作業依頼 - 原文の「帰宅し、軽い夕食を済ませよう」と「うなのでは?」と心配になってしまうほど。」の間を、両端の語句も含めて一字一句変えずに繰り返してください。

原文 -
+ + + + + + +
帰宅し、軽い夕食を済ませようとした一平の前に、友宏の幽霊が現れる。互いに事情を把握し、一平は友宏に「成仏してほしければ、若松を殺せ」と命じられる。やがて、構成作家としての最後の仕事を済ませてからという条件を取り付け、幽霊との奇妙な共同生活が始まる。

水川かたまりの演技が素晴らしく、気弱で理不尽に対して怒りを露わにする事すら出来ず、周囲に流されて生きている一平の姿は非常にリアリティがある。思わず、「実生活でもそうなのでは?」と心配になってしまうほど。

一平に取り憑く友宏役の正名僕蔵の存在感は、流石ベテラン俳優。「こんな人に憑かれたら嫌だな」という、ギリギリ“嫌”の方に振れてしまう絶妙な面倒くささが良い。一平に声を掛けるごとに「関谷一平よ」と始める様には、融通の効かなさそうな生真面目さが現れている。

意外なハマり役は、若松役の喜矢武豊だろう。正直、エンドロールでクレジットを確認するまで気付かなかった。元々の端正な顔立ちに加え、顎髭を蓄えた姿は、いかにも「女殴ってそうな男」感が抜群(褒め言葉)。また演技に関しても自然で無理がなく良かった。

また、作中のコントを「インパルス」の板倉俊之が手掛けているだけあって、中盤の山場となるお笑いコンテストの“喪主コント”は笑えた。

ただし、コメディとシリアスのメリハリが弱く、特別盛り上がる箇所も無く平坦なまま話が進んで行くのは非常に勿体なく感じた。両方をやるならば、コメディパートとシリアスパートでもっとしっかりと盛り上がり所を用意して、ストーリーにメリハリが出るようにすべきだったし、それでこそ両者の要素が輝くと思うのだが。コメディならコメディ、シリアスならシリアスで振り切っても良さそうな内容だっただけに、そのどちらにも振り切れず、また活かし切れずに終わってしまったのは残念。

致命的なのが、お笑いという先の展開への“ネタ振り”が重要になる題材を扱っていながら、ストーリーの中でそれを“ハズす”という点だ。ネタ振りだけしてハズすというのは、それ自体が笑いに繋がる事もあるが、高い技術が求められる。本作においてそれは失敗であり、あまり美しく感じられなかった。
若松が部屋で1人本に何かを書き込んでいる姿は、ラストで改心した際に、実は資格や物書きの勉強をしていましたという展開の為のものと思っていたし、一平との取っ組み合いの果て、綾の名刺を落として走り去ってしまう件は、若松が綾の職場に押し掛ける又は仕事上がりを待ち伏せる等のスリリングな展開を期待した。こうしたネタ振りをしていた以上、その回収はマストだったと思うのだが。
+ + + + + + +
記録データ -
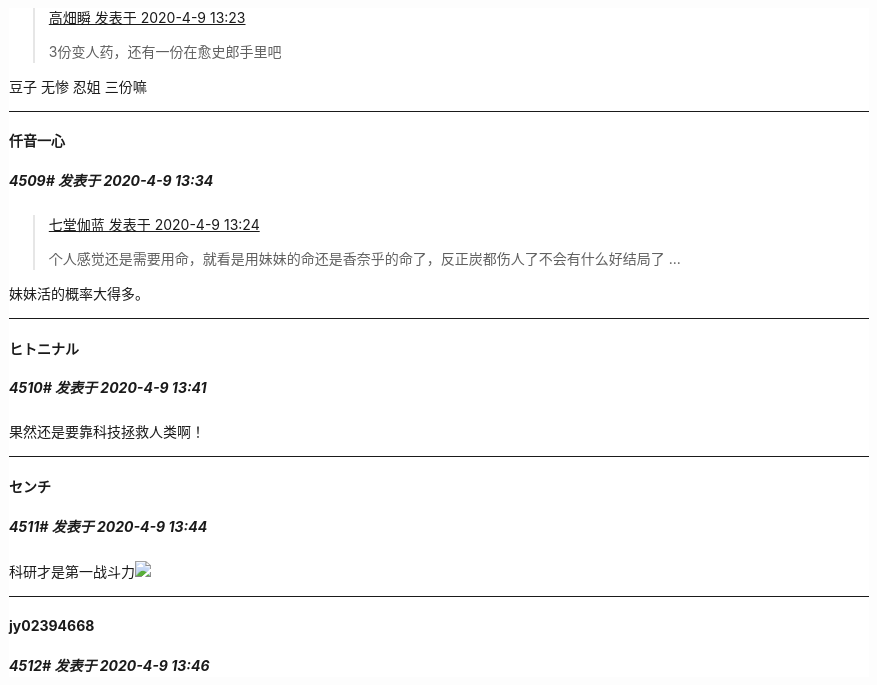 

<blockquote><a href="httphttps://bbs.saraba1st.com/2b/forum.php?mod=redirect&amp;goto=findpost&amp;pid=47024263&amp;ptid=1577554" target="_blank">高畑瞬 发表于 2020-4-9 13:23</a>

3份变人药，还有一份在愈史郎手里吧</blockquote>
豆子 无惨 忍姐 三份嘛







-----

####  仟音一心  
##### 4509#       发表于 2020-4-9 13:34



<blockquote><a href="httphttps://bbs.saraba1st.com/2b/forum.php?mod=redirect&amp;goto=findpost&amp;pid=47024273&amp;ptid=1577554" target="_blank">七堂伽蓝 发表于 2020-4-9 13:24</a>

个人感觉还是需要用命，就看是用妹妹的命还是香奈乎的命了，反正炭都伤人了不会有什么好结局了 ...</blockquote>
妹妹活的概率大得多。







-----

####  ヒトニナル  
##### 4510#       发表于 2020-4-9 13:41




果然还是要靠科技拯救人类啊！







-----

####  センチ  
##### 4511#       发表于 2020-4-9 13:44




科研才是第一战斗力<img src="https://static.saraba1st.com/image/smiley/face2017/048.png" referrerpolicy="no-referrer">







-----

####  jy02394668  
##### 4512#       发表于 2020-4-9 13:46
+ + + + + + +
解答 -
帰宅し、軽い夕食を済ませようとした一平の前に、友宏の幽霊が現れる。互いに事情を把握し、一平は友宏に「成仏してほしければ、若松を殺せ」と命じられる。やがて、構成作家としての最後の仕事を済ませてからという条件を取り付け、幽霊との奇妙な共同生活が始まる。

水川かたまりの演技が素晴らしく、気弱で理不尽に対して怒りを露わにする事すら出来ず、周囲に流されて生きている一平の姿は非常にリアリティがある。思わず、「実生活でもそうなのでは?」と心配になってしまうほど。